Now that we know how the default relevance calculation works, let us look at how to create a custom scorer. The default scorer used for relevance calculation is known as DefaultSimilarity
. In order to create a custom scorer, we will need to extend DefaultSimilarity
and create our own similarity class and eventually use it in our Solr schema. Solr also provides the option of specifying different similarity classes for different fieldTypes
configuration directive in the schema. Thus, we can create different similarity classes and then specify different scoring algorithms for different fieldTypes
as also a different global Similarity
class.
Let us create a custom scorer that disables the IDF factor of the scoring algorithm. Why would we want to disable the IDF? The IDF boosts documents that have query terms that are rare in the index. Therefore, if a query contains a term that occurs in fewer documents, the documents containing the term will be ranked higher. This does not make sense for certain fields, such as name, designation, or age.
The default implementation for idf
function can be found in the Lucene source code inside the org.apache.lucene.search.similarities.DefaultSimilarity
class:
public float idf(long docFreq, long numDocs) { return (float)(Math.log(numDocs/(double)(docFreq+1)) + 1.0); }
In this code snippet, numDocs
is the total number of documents in the collection and docFreq
is the number of documents that have the specific term from the query. To customize the IDF, we would extend the DefaultSimilarity
class and create a NoIDFSimilarity
class that returns 1
for idf
as indicated by the following code:
public class NoIDFSimilarity extends DefaultSimilarity { @Override public float idf(long docFreq, long numDocs) { return 1.0f; } }
The NoIDFSimilarity
class can be used where we would like to ignore the commonality of a term across the entire collection. If we do not consider the rareness of a term in the algorithm, both common and rare terms in the entire index will have the same ranking. This makes sense when a search is on a targeted field, such as a name, a category, or an e-mail address, where the rareness of the term does not make much sense.

**Records:**

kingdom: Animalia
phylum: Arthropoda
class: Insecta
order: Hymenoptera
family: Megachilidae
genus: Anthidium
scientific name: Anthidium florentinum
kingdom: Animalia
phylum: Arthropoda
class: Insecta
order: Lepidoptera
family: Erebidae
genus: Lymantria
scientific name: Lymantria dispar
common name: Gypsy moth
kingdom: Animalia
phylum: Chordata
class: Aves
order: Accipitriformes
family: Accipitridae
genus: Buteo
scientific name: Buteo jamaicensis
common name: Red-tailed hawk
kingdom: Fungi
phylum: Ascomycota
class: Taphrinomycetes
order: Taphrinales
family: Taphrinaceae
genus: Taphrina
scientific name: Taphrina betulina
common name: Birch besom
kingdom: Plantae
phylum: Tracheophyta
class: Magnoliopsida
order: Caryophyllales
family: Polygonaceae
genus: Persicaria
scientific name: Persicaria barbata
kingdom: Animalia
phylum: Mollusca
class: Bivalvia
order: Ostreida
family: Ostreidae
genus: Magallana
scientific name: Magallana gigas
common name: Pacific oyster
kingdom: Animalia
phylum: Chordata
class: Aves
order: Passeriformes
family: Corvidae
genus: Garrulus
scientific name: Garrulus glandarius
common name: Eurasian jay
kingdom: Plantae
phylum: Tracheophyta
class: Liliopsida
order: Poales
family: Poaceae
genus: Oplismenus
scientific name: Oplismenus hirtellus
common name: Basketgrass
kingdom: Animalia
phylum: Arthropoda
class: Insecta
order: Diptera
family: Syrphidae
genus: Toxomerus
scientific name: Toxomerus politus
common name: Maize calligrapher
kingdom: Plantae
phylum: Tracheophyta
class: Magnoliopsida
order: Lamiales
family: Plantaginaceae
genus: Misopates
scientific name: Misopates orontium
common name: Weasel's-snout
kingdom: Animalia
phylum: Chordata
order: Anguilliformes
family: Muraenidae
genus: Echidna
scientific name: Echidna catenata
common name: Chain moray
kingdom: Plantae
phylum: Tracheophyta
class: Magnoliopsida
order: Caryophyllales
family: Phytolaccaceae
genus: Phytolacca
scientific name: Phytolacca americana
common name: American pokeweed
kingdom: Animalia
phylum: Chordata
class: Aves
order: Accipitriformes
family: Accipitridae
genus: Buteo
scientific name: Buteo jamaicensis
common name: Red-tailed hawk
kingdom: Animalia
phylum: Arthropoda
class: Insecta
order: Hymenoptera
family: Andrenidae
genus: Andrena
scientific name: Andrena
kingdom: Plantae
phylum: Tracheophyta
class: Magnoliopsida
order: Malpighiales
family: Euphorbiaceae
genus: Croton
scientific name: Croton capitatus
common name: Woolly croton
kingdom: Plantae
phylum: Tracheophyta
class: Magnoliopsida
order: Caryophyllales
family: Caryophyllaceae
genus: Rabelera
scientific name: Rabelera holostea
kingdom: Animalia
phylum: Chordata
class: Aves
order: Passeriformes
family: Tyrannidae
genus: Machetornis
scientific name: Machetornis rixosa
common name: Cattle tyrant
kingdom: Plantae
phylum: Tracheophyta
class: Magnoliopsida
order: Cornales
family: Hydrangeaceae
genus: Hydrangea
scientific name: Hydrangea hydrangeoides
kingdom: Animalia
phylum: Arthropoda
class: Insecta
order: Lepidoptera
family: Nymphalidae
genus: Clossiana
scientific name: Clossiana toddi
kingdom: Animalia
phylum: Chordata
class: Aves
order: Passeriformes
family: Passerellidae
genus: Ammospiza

**Objective:**
Write out the text on custom Solr scorers word for word, from "Let us create" up to and including "designation, or age.". Work from the text on custom Solr scorers alone.

**Reply to the exercise:**
Let us create a custom scorer that disables the IDF factor of the scoring algorithm. Why would we want to disable the IDF? The IDF boosts documents that have query terms that are rare in the index. Therefore, if a query contains a term that occurs in fewer documents, the documents containing the term will be ranked higher. This does not make sense for certain fields, such as name, designation, or age.